* _INSTRUCTIONS FOR THE TASK_
Reproduce exactly the line containing "brightfield microscopy of" and every line after it, through the last line of the records below; add nothing.

============================================================

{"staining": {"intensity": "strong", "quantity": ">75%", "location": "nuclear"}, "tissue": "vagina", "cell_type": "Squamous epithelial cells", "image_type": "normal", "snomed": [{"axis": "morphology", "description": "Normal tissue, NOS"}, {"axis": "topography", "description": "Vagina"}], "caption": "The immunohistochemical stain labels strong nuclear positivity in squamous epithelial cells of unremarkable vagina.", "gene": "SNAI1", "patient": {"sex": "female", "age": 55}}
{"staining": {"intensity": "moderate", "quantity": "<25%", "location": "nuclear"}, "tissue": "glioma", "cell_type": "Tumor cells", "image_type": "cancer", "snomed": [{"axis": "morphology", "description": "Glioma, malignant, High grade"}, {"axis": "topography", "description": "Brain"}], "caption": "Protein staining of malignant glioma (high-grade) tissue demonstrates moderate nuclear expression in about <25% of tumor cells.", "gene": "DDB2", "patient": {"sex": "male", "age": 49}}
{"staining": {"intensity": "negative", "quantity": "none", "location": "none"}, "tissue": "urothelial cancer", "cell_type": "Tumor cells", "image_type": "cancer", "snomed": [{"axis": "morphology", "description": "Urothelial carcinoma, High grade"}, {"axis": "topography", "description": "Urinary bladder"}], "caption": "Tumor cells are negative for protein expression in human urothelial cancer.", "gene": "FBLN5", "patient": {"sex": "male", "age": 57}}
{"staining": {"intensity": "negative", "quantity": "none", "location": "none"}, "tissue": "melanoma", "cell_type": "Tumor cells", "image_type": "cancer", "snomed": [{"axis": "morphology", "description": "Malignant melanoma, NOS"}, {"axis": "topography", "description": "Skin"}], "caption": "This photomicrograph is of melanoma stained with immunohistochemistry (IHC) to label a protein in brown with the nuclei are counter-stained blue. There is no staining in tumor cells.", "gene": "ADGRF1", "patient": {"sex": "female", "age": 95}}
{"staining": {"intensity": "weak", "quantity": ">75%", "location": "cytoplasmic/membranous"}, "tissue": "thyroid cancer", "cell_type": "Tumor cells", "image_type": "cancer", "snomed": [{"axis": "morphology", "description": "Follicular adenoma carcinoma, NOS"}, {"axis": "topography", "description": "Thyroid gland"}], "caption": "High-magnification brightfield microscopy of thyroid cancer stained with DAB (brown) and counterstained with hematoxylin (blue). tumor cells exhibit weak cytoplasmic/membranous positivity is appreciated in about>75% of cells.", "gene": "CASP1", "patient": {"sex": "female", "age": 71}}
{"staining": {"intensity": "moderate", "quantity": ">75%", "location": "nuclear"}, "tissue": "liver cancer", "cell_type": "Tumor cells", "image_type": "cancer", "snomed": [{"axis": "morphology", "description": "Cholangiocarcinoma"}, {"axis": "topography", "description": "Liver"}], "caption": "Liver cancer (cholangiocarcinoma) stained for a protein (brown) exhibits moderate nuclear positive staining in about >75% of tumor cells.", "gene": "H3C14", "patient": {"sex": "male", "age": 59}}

============================================================

* _ANSWER TO THIS TASK_
{"staining": {"intensity": "weak", "quantity": ">75%", "location": "cytoplasmic/membranous"}, "tissue": "thyroid cancer", "cell_type": "Tumor cells", "image_type": "cancer", "snomed": [{"axis": "morphology", "description": "Follicular adenoma carcinoma, NOS"}, {"axis": "topography", "description": "Thyroid gland"}], "caption": "High-magnification brightfield microscopy of thyroid cancer stained with DAB (brown) and counterstained with hematoxylin (blue). tumor cells exhibit weak cytoplasmic/membranous positivity is appreciated in about>75% of cells.", "gene": "CASP1", "patient": {"sex": "female", "age": 71}}
{"staining": {"intensity": "moderate", "quantity": ">75%", "location": "nuclear"}, "tissue": "liver cancer", "cell_type": "Tumor cells", "image_type": "cancer", "snomed": [{"axis": "morphology", "description": "Cholangiocarcinoma"}, {"axis": "topography", "description": "Liver"}], "caption": "Liver cancer (cholangiocarcinoma) stained for a protein (brown) exhibits moderate nuclear positive staining in about >75% of tumor cells.", "gene": "H3C14", "patient": {"sex": "male", "age": 59}}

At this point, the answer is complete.